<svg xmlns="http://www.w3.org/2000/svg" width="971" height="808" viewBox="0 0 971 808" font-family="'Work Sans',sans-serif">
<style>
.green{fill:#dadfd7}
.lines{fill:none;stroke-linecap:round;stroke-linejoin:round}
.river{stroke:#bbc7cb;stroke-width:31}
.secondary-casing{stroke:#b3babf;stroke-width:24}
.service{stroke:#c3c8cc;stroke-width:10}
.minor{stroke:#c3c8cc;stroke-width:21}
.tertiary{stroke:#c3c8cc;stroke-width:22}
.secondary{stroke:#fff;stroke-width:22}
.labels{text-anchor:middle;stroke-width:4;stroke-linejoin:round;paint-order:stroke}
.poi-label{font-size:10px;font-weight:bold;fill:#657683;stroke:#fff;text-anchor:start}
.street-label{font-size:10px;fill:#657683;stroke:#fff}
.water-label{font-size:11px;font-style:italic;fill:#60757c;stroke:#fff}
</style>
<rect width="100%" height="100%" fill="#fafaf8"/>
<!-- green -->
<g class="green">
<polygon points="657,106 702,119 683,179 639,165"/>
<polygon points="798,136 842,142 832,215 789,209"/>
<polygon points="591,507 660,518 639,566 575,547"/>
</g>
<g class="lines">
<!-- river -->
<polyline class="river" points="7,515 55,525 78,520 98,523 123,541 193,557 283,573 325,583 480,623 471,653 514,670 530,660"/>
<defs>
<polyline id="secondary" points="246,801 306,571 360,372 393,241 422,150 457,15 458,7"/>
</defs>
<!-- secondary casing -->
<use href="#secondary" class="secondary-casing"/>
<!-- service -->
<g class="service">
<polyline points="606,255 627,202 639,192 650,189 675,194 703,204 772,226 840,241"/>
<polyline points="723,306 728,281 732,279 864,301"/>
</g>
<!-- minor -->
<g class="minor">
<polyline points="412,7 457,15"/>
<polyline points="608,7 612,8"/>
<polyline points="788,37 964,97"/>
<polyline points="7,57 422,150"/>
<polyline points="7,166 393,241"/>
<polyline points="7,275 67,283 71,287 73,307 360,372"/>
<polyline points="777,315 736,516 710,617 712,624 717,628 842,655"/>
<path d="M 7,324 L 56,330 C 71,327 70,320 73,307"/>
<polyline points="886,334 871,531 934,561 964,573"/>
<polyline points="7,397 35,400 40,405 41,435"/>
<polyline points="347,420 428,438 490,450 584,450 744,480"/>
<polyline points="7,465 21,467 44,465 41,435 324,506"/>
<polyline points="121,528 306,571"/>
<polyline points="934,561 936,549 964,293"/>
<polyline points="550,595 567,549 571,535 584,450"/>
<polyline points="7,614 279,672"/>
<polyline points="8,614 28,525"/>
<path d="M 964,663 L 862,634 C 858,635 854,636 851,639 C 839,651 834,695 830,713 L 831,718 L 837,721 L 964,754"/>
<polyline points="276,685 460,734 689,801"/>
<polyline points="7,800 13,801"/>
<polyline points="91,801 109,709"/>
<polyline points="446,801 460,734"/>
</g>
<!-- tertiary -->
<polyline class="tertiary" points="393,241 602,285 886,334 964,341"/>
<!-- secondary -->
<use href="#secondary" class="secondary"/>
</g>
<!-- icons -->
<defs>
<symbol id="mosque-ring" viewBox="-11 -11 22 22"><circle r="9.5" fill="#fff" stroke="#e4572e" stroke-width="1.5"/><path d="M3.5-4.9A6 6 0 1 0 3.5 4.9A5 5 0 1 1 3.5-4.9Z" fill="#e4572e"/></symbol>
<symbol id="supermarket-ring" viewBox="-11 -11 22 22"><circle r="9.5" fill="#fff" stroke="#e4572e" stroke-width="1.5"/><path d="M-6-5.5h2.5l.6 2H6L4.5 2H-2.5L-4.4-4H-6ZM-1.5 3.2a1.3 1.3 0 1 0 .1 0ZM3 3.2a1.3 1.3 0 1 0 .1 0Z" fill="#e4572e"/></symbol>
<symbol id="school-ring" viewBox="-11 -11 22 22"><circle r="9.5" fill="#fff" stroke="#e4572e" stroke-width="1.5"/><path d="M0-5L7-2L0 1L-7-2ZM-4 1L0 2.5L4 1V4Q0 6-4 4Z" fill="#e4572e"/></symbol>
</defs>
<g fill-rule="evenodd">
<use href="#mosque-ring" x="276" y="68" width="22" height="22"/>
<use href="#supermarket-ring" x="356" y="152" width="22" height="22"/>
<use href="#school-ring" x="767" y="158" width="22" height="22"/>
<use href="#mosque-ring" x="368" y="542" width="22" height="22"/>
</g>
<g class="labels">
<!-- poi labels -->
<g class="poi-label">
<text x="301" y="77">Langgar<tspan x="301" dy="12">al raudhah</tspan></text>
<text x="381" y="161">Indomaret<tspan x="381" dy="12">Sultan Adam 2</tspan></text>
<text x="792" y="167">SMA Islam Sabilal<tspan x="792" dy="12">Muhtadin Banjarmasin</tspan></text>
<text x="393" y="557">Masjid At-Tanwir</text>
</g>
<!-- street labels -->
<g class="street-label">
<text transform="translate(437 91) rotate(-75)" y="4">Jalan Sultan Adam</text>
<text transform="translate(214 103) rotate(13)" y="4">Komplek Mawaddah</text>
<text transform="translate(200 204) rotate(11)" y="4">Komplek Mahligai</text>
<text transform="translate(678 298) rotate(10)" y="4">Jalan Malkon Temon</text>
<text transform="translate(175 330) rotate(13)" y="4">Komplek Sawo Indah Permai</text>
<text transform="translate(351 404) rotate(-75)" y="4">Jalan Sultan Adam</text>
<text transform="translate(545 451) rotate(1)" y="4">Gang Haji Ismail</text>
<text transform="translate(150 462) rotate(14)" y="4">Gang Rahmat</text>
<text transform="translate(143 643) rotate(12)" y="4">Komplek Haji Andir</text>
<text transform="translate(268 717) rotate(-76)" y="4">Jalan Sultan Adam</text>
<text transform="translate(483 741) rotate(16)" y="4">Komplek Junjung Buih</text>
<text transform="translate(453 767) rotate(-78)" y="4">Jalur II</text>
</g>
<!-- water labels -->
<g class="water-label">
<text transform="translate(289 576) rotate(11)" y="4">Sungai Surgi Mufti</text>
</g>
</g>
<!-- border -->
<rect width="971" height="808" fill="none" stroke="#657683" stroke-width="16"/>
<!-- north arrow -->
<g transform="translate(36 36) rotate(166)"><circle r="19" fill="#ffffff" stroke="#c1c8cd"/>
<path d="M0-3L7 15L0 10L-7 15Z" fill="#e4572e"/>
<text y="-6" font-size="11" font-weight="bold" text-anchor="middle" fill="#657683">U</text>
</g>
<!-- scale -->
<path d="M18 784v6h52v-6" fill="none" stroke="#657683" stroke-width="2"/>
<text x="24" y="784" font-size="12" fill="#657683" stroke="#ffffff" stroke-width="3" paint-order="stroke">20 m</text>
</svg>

*WHAT YOU WILL DO*: Would you restate the whole listing word for word?

*OUTPUT FOR THIS TASK*:
<svg xmlns="http://www.w3.org/2000/svg" width="971" height="808" viewBox="0 0 971 808" font-family="'Work Sans',sans-serif">
<style>
.green{fill:#dadfd7}
.lines{fill:none;stroke-linecap:round;stroke-linejoin:round}
.river{stroke:#bbc7cb;stroke-width:31}
.secondary-casing{stroke:#b3babf;stroke-width:24}
.service{stroke:#c3c8cc;stroke-width:10}
.minor{stroke:#c3c8cc;stroke-width:21}
.tertiary{stroke:#c3c8cc;stroke-width:22}
.secondary{stroke:#fff;stroke-width:22}
.labels{text-anchor:middle;stroke-width:4;stroke-linejoin:round;paint-order:stroke}
.poi-label{font-size:10px;font-weight:bold;fill:#657683;stroke:#fff;text-anchor:start}
.street-label{font-size:10px;fill:#657683;stroke:#fff}
.water-label{font-size:11px;font-style:italic;fill:#60757c;stroke:#fff}
</style>
<rect width="100%" height="100%" fill="#fafaf8"/>
<!-- green -->
<g class="green">
<polygon points="657,106 702,119 683,179 639,165"/>
<polygon points="798,136 842,142 832,215 789,209"/>
<polygon points="591,507 660,518 639,566 575,547"/>
</g>
<g class="lines">
<!-- river -->
<polyline class="river" points="7,515 55,525 78,520 98,523 123,541 193,557 283,573 325,583 480,623 471,653 514,670 530,660"/>
<defs>
<polyline id="secondary" points="246,801 306,571 360,372 393,241 422,150 457,15 458,7"/>
</defs>
<!-- secondary casing -->
<use href="#secondary" class="secondary-casing"/>
<!-- service -->
<g class="service">
<polyline points="606,255 627,202 639,192 650,189 675,194 703,204 772,226 840,241"/>
<polyline points="723,306 728,281 732,279 864,301"/>
</g>
<!-- minor -->
<g class="minor">
<polyline points="412,7 457,15"/>
<polyline points="608,7 612,8"/>
<polyline points="788,37 964,97"/>
<polyline points="7,57 422,150"/>
<polyline points="7,166 393,241"/>
<polyline points="7,275 67,283 71,287 73,307 360,372"/>
<polyline points="777,315 736,516 710,617 712,624 717,628 842,655"/>
<path d="M 7,324 L 56,330 C 71,327 70,320 73,307"/>
<polyline points="886,334 871,531 934,561 964,573"/>
<polyline points="7,397 35,400 40,405 41,435"/>
<polyline points="347,420 428,438 490,450 584,450 744,480"/>
<polyline points="7,465 21,467 44,465 41,435 324,506"/>
<polyline points="121,528 306,571"/>
<polyline points="934,561 936,549 964,293"/>
<polyline points="550,595 567,549 571,535 584,450"/>
<polyline points="7,614 279,672"/>
<polyline points="8,614 28,525"/>
<path d="M 964,663 L 862,634 C 858,635 854,636 851,639 C 839,651 834,695 830,713 L 831,718 L 837,721 L 964,754"/>
<polyline points="276,685 460,734 689,801"/>
<polyline points="7,800 13,801"/>
<polyline points="91,801 109,709"/>
<polyline points="446,801 460,734"/>
</g>
<!-- tertiary -->
<polyline class="tertiary" points="393,241 602,285 886,334 964,341"/>
<!-- secondary -->
<use href="#secondary" class="secondary"/>
</g>
<!-- icons -->
<defs>
<symbol id="mosque-ring" viewBox="-11 -11 22 22"><circle r="9.5" fill="#fff" stroke="#e4572e" stroke-width="1.5"/><path d="M3.5-4.9A6 6 0 1 0 3.5 4.9A5 5 0 1 1 3.5-4.9Z" fill="#e4572e"/></symbol>
<symbol id="supermarket-ring" viewBox="-11 -11 22 22"><circle r="9.5" fill="#fff" stroke="#e4572e" stroke-width="1.5"/><path d="M-6-5.5h2.5l.6 2H6L4.5 2H-2.5L-4.4-4H-6ZM-1.5 3.2a1.3 1.3 0 1 0 .1 0ZM3 3.2a1.3 1.3 0 1 0 .1 0Z" fill="#e4572e"/></symbol>
<symbol id="school-ring" viewBox="-11 -11 22 22"><circle r="9.5" fill="#fff" stroke="#e4572e" stroke-width="1.5"/><path d="M0-5L7-2L0 1L-7-2ZM-4 1L0 2.5L4 1V4Q0 6-4 4Z" fill="#e4572e"/></symbol>
</defs>
<g fill-rule="evenodd">
<use href="#mosque-ring" x="276" y="68" width="22" height="22"/>
<use href="#supermarket-ring" x="356" y="152" width="22" height="22"/>
<use href="#school-ring" x="767" y="158" width="22" height="22"/>
<use href="#mosque-ring" x="368" y="542" width="22" height="22"/>
</g>
<g class="labels">
<!-- poi labels -->
<g class="poi-label">
<text x="301" y="77">Langgar<tspan x="301" dy="12">al raudhah</tspan></text>
<text x="381" y="161">Indomaret<tspan x="381" dy="12">Sultan Adam 2</tspan></text>
<text x="792" y="167">SMA Islam Sabilal<tspan x="792" dy="12">Muhtadin Banjarmasin</tspan></text>
<text x="393" y="557">Masjid At-Tanwir</text>
</g>
<!-- street labels -->
<g class="street-label">
<text transform="translate(437 91) rotate(-75)" y="4">Jalan Sultan Adam</text>
<text transform="translate(214 103) rotate(13)" y="4">Komplek Mawaddah</text>
<text transform="translate(200 204) rotate(11)" y="4">Komplek Mahligai</text>
<text transform="translate(678 298) rotate(10)" y="4">Jalan Malkon Temon</text>
<text transform="translate(175 330) rotate(13)" y="4">Komplek Sawo Indah Permai</text>
<text transform="translate(351 404) rotate(-75)" y="4">Jalan Sultan Adam</text>
<text transform="translate(545 451) rotate(1)" y="4">Gang Haji Ismail</text>
<text transform="translate(150 462) rotate(14)" y="4">Gang Rahmat</text>
<text transform="translate(143 643) rotate(12)" y="4">Komplek Haji Andir</text>
<text transform="translate(268 717) rotate(-76)" y="4">Jalan Sultan Adam</text>
<text transform="translate(483 741) rotate(16)" y="4">Komplek Junjung Buih</text>
<text transform="translate(453 767) rotate(-78)" y="4">Jalur II</text>
</g>
<!-- water labels -->
<g class="water-label">
<text transform="translate(289 576) rotate(11)" y="4">Sungai Surgi Mufti</text>
</g>
</g>
<!-- border -->
<rect width="971" height="808" fill="none" stroke="#657683" stroke-width="16"/>
<!-- north arrow -->
<g transform="translate(36 36) rotate(166)"><circle r="19" fill="#ffffff" stroke="#c1c8cd"/>
<path d="M0-3L7 15L0 10L-7 15Z" fill="#e4572e"/>
<text y="-6" font-size="11" font-weight="bold" text-anchor="middle" fill="#657683">U</text>
</g>
<!-- scale -->
<path d="M18 784v6h52v-6" fill="none" stroke="#657683" stroke-width="2"/>
<text x="24" y="784" font-size="12" fill="#657683" stroke="#ffffff" stroke-width="3" paint-order="stroke">20 m</text>
</svg>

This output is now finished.